A total of 21±2 sessions of pressure threshold inspiratory-expiratory RMT performed 5d/wk during a 1-month period.
Standard pulmonary function test: forced vital capacity, forced expiratory volume in one second, maximal inspiratory pressure, maximal expiratory pressure, beat-to-beat arterial blood pressure, heart rate, and respiratory rate were acquired during the orthostatic sit-up stress test before and after the RMT program.

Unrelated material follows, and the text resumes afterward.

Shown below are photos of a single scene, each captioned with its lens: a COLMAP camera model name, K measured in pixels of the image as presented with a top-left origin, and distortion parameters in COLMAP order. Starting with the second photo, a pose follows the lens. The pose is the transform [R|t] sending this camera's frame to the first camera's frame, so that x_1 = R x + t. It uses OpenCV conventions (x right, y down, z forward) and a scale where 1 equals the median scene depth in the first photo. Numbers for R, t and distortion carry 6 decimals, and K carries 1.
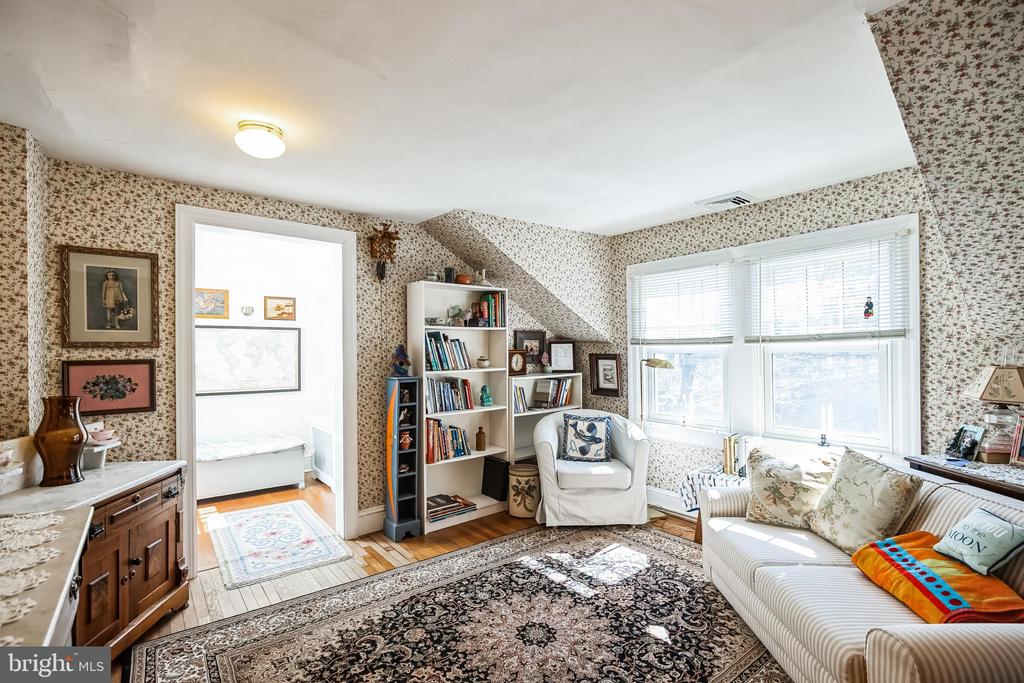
lens RADIAL K [[473.9, 0, 514.2], [0, 473.9, 339.8], [0, 0, 1]] dist [-0.003168, -0.000350]
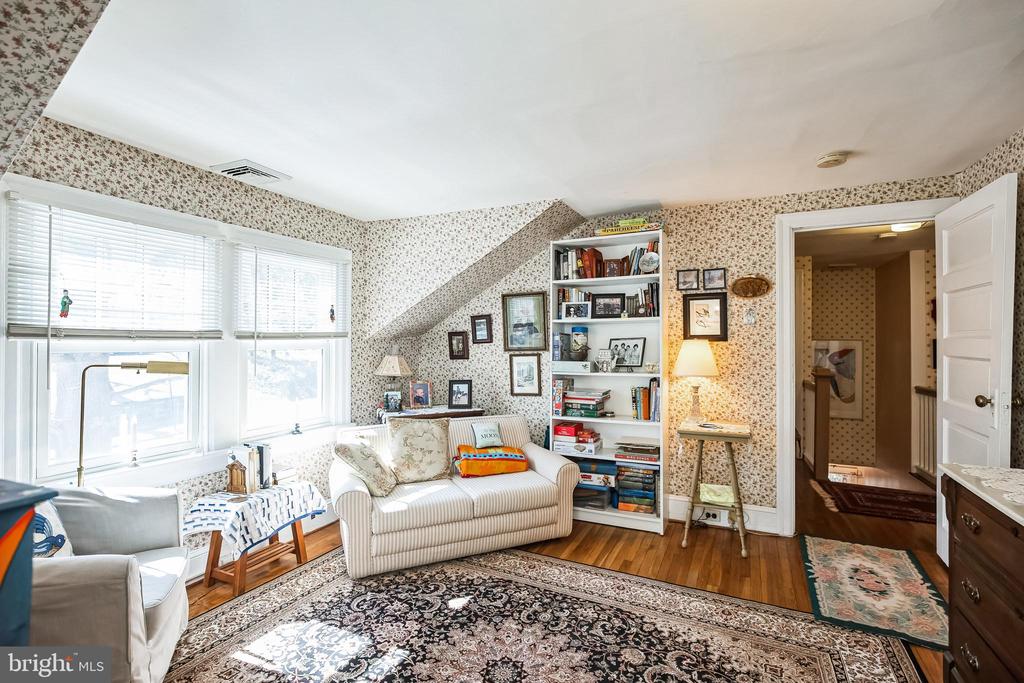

Completion of RMT intervention abolished OH in 7 of 11 individuals. Forced vital capacity, low-frequency component of power spectral density of blood pressure and heart rate oscillations, baroreflex effectiveness, and cross-correlations between blood pressure, heart rate, and respiratory rate during the orthostatic challenge were significantly improved, approaching levels observed in noninjured individuals. These findings indicate increased sympathetic activation and baroreflex effectiveness in association with improved respiratory-cardiovascular interactions in response to the sudden decrease in blood pressure.
Respiratory training increases respiratory capacity and improves orthostatic stress-mediated respiratory, cardiovascular, and autonomic responses, suggesting that this intervention can be an efficacious therapy for managing OH after SCI.

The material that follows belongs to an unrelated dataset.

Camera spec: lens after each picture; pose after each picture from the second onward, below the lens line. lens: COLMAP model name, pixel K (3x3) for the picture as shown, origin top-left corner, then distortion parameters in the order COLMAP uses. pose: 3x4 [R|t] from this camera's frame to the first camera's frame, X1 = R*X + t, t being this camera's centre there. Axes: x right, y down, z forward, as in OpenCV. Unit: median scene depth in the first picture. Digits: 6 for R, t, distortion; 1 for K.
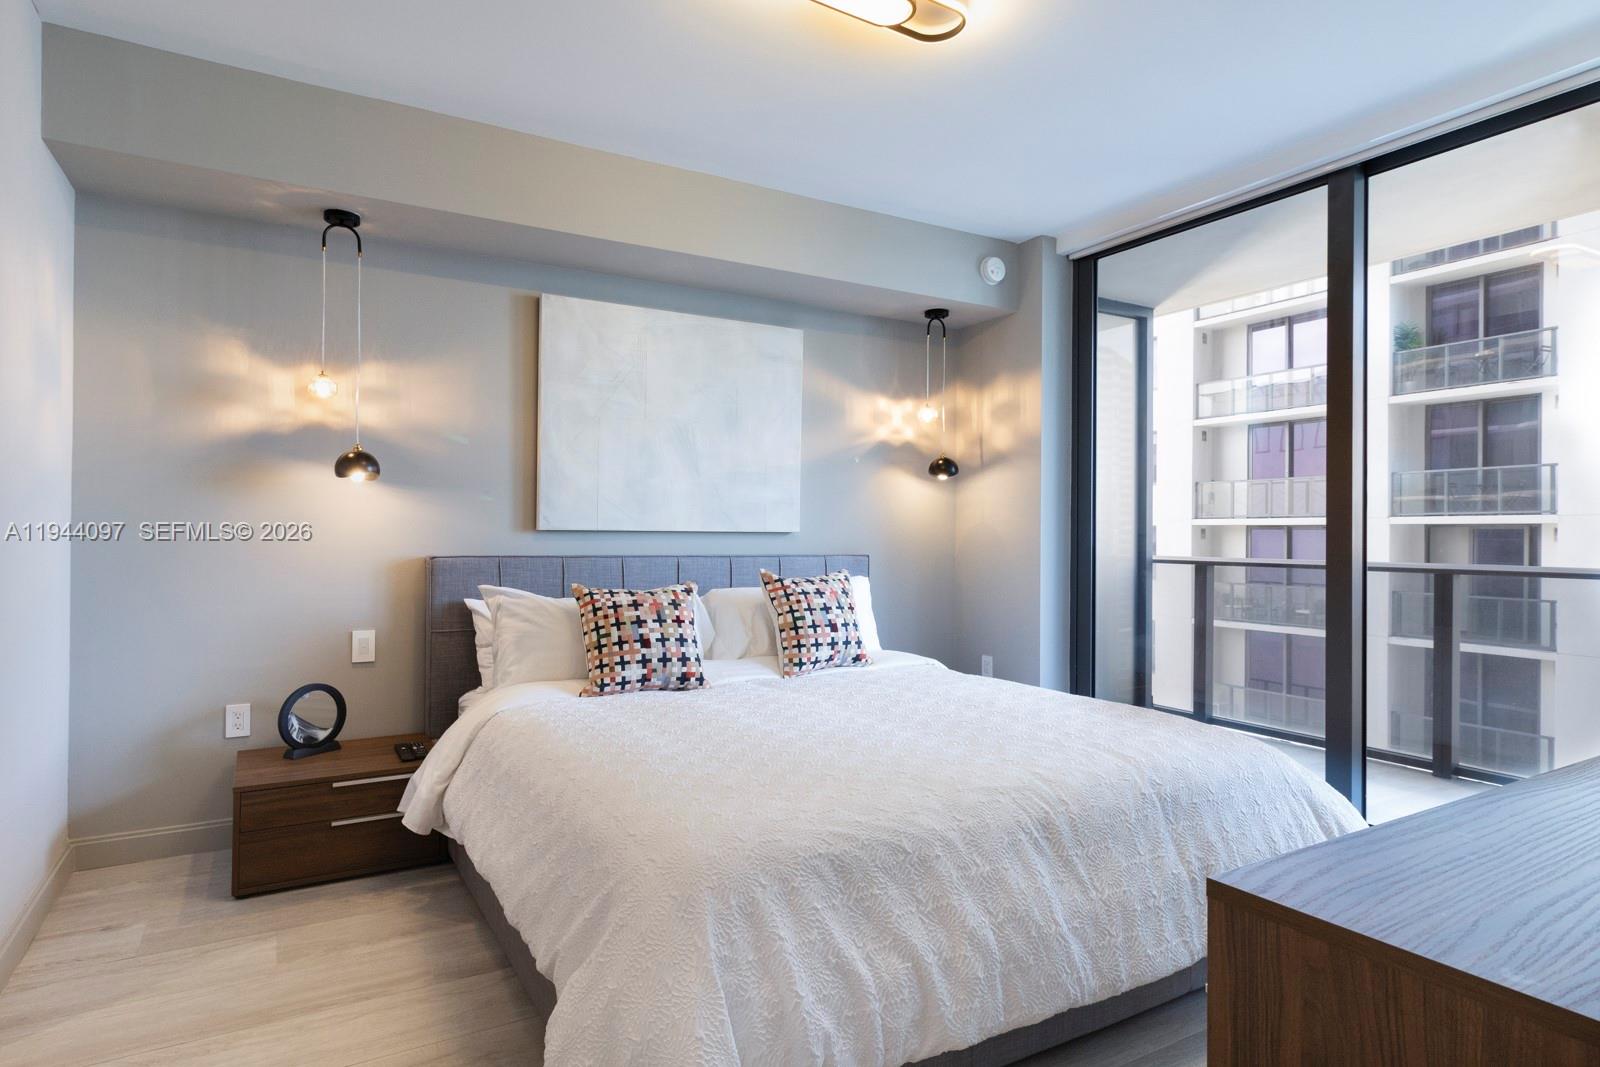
lens RADIAL K [[888.2, 0, 793.8], [0, 888.2, 535.5], [0, 0, 1]] dist [-0.018698, -0.000201]
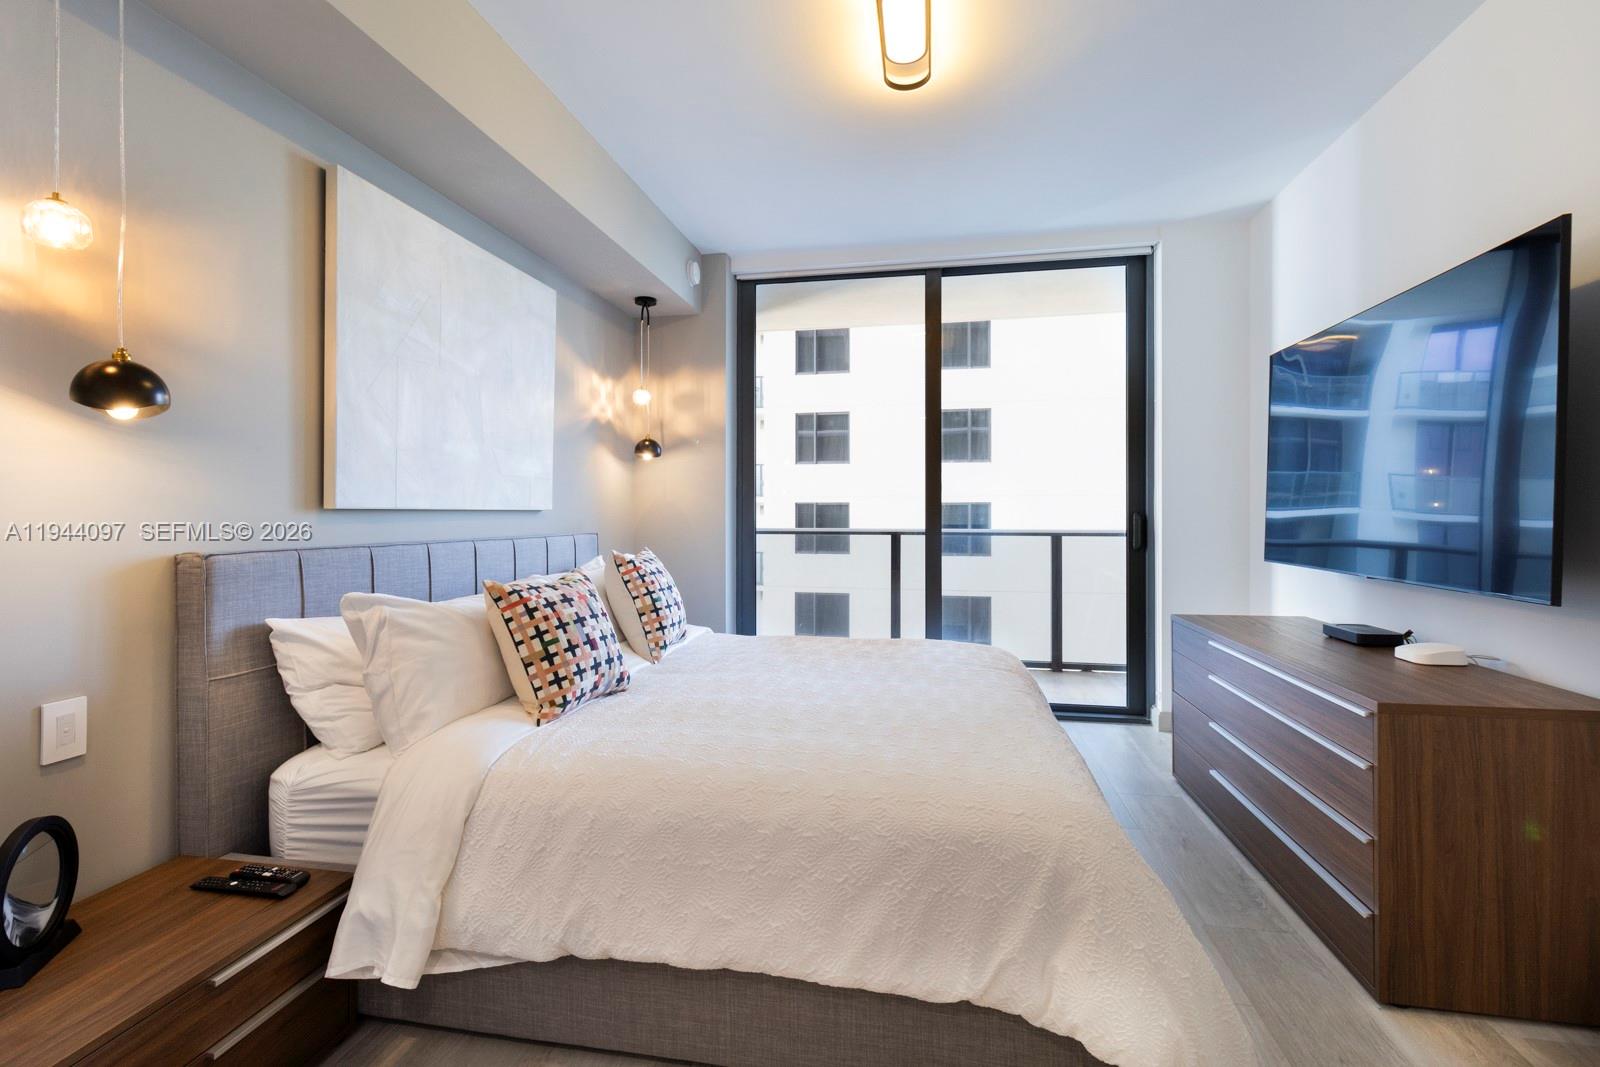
lens RADIAL K [[766.3, 0, 829.4], [0, 766.3, 511.4], [0, 0, 1]] dist [0.005659, -0.002207]
pose [[0.621817, -0.004734, 0.783148, -0.513708], [0.001739, 0.999988, 0.004664, -0.006237], [-0.783160, -0.001538, 0.621818, 0.324232]]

探讨呼吸运动训练(RMT)对慢性脊髓损伤(SCI)患者肺功能以及直立位应激介导的心血管和自主神经反应的影响。
干预前后对照的临床研究。
SCI研究中心和门诊康复科。
选取21例慢性SCI患者作为样本,损伤平面在C3至T2,其中诊断为直立性低血压(OH)的患者11例,健康未受伤对照者10例。
在1个月内,每周5天,共进行21±2节压力阈值吸气-呼气RMT训练。
标准肺功能测试:在RMT训练项目前后的直立位仰卧起坐应激测试中,获取用力肺活量、一秒用力呼气量、最大吸气压力、最大呼气压力、逐搏动脉血压、心率和呼吸频率。
RMT干预完成后,11例患者中有7例的OH消失。用力肺活量、血压和心率振荡功率谱密度的低频成分、压力反射有效性以及直立位挑战期间血压、心率和呼吸频率之间的互相关性均显著改善,接近未受伤个体的水平。这些发现表明,在血压突然下降时,交感神经激活增加,压力反射有效性提高,同时呼吸-心血管相互作用得到改善。
呼吸训练可增加呼吸能力,改善直立位应激介导的呼吸、心血管和自主神经反应,提示该干预措施可能是治疗SCI后OH的有效疗法。